Segment Start: Extracted data

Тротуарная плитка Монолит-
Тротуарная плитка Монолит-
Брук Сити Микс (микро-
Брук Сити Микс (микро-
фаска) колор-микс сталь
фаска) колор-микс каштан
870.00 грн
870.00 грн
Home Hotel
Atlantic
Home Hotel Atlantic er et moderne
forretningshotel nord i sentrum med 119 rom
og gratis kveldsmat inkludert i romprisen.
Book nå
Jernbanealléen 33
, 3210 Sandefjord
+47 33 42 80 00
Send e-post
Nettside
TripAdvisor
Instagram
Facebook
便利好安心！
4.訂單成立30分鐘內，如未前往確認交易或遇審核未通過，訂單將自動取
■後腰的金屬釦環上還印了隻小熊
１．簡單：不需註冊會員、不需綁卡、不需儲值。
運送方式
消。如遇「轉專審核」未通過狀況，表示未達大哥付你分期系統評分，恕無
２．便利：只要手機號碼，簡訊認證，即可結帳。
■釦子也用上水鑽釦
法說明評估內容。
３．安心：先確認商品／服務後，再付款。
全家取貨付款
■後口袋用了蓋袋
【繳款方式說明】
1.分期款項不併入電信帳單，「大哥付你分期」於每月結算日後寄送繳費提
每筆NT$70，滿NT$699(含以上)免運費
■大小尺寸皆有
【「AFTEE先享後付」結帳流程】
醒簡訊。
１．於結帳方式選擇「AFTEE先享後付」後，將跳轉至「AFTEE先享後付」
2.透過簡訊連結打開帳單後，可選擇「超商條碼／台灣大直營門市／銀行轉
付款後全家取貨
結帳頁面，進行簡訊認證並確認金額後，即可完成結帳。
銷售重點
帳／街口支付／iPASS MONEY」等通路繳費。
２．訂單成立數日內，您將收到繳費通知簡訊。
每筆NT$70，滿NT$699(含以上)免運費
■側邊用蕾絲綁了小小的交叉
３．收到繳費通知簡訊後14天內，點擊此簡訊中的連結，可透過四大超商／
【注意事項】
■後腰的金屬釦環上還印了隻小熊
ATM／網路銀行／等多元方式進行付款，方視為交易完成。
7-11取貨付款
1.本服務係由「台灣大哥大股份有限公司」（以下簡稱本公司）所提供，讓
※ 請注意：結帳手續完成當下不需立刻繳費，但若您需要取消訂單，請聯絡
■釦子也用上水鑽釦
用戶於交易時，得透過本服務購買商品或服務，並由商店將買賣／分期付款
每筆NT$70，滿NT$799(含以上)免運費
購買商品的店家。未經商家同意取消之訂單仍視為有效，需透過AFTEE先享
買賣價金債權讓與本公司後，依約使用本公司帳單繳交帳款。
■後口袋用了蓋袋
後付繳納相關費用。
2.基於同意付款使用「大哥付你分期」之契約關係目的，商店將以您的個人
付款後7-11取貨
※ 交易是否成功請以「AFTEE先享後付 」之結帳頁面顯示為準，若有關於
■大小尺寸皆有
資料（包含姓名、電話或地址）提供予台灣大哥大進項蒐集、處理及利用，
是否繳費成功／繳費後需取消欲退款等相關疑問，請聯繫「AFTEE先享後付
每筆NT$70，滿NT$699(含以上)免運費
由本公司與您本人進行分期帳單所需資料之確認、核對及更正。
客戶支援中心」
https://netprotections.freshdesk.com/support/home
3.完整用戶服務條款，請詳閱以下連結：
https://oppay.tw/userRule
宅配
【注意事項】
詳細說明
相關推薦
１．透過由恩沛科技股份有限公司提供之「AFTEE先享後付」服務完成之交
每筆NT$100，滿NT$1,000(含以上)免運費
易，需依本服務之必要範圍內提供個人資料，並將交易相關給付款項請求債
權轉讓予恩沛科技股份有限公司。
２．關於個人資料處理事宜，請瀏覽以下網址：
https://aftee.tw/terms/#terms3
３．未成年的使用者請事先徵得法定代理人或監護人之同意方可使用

Segment End: Extracted data

> **Task requirements**:
Each line of the listing should be reproduced without any alteration.

> **Answer to this task**:
Тротуарная плитка Монолит-
Тротуарная плитка Монолит-
Брук Сити Микс (микро-
Брук Сити Микс (микро-
фаска) колор-микс сталь
фаска) колор-микс каштан
870.00 грн
870.00 грн
Home Hotel
Atlantic
Home Hotel Atlantic er et moderne
forretningshotel nord i sentrum med 119 rom
og gratis kveldsmat inkludert i romprisen.
Book nå
Jernbanealléen 33
, 3210 Sandefjord
+47 33 42 80 00
Send e-post
Nettside
TripAdvisor
Instagram
Facebook
便利好安心！
4.訂單成立30分鐘內，如未前往確認交易或遇審核未通過，訂單將自動取
■後腰的金屬釦環上還印了隻小熊
１．簡單：不需註冊會員、不需綁卡、不需儲值。
運送方式
消。如遇「轉專審核」未通過狀況，表示未達大哥付你分期系統評分，恕無
２．便利：只要手機號碼，簡訊認證，即可結帳。
■釦子也用上水鑽釦
法說明評估內容。
３．安心：先確認商品／服務後，再付款。
全家取貨付款
■後口袋用了蓋袋
【繳款方式說明】
1.分期款項不併入電信帳單，「大哥付你分期」於每月結算日後寄送繳費提
每筆NT$70，滿NT$699(含以上)免運費
■大小尺寸皆有
【「AFTEE先享後付」結帳流程】
醒簡訊。
１．於結帳方式選擇「AFTEE先享後付」後，將跳轉至「AFTEE先享後付」
2.透過簡訊連結打開帳單後，可選擇「超商條碼／台灣大直營門市／銀行轉
付款後全家取貨
結帳頁面，進行簡訊認證並確認金額後，即可完成結帳。
銷售重點
帳／街口支付／iPASS MONEY」等通路繳費。
２．訂單成立數日內，您將收到繳費通知簡訊。
每筆NT$70，滿NT$699(含以上)免運費
■側邊用蕾絲綁了小小的交叉
３．收到繳費通知簡訊後14天內，點擊此簡訊中的連結，可透過四大超商／
【注意事項】
■後腰的金屬釦環上還印了隻小熊
ATM／網路銀行／等多元方式進行付款，方視為交易完成。
7-11取貨付款
1.本服務係由「台灣大哥大股份有限公司」（以下簡稱本公司）所提供，讓
※ 請注意：結帳手續完成當下不需立刻繳費，但若您需要取消訂單，請聯絡
■釦子也用上水鑽釦
用戶於交易時，得透過本服務購買商品或服務，並由商店將買賣／分期付款
每筆NT$70，滿NT$799(含以上)免運費
購買商品的店家。未經商家同意取消之訂單仍視為有效，需透過AFTEE先享
買賣價金債權讓與本公司後，依約使用本公司帳單繳交帳款。
■後口袋用了蓋袋
後付繳納相關費用。
2.基於同意付款使用「大哥付你分期」之契約關係目的，商店將以您的個人
付款後7-11取貨
※ 交易是否成功請以「AFTEE先享後付 」之結帳頁面顯示為準，若有關於
■大小尺寸皆有
資料（包含姓名、電話或地址）提供予台灣大哥大進項蒐集、處理及利用，
是否繳費成功／繳費後需取消欲退款等相關疑問，請聯繫「AFTEE先享後付
每筆NT$70，滿NT$699(含以上)免運費
由本公司與您本人進行分期帳單所需資料之確認、核對及更正。
客戶支援中心」
https://netprotections.freshdesk.com/support/home
3.完整用戶服務條款，請詳閱以下連結：
https://oppay.tw/userRule
宅配
【注意事項】
詳細說明
相關推薦
１．透過由恩沛科技股份有限公司提供之「AFTEE先享後付」服務完成之交
每筆NT$100，滿NT$1,000(含以上)免運費
易，需依本服務之必要範圍內提供個人資料，並將交易相關給付款項請求債
權轉讓予恩沛科技股份有限公司。
２．關於個人資料處理事宜，請瀏覽以下網址：
https://aftee.tw/terms/#terms3
３．未成年的使用者請事先徵得法定代理人或監護人之同意方可使用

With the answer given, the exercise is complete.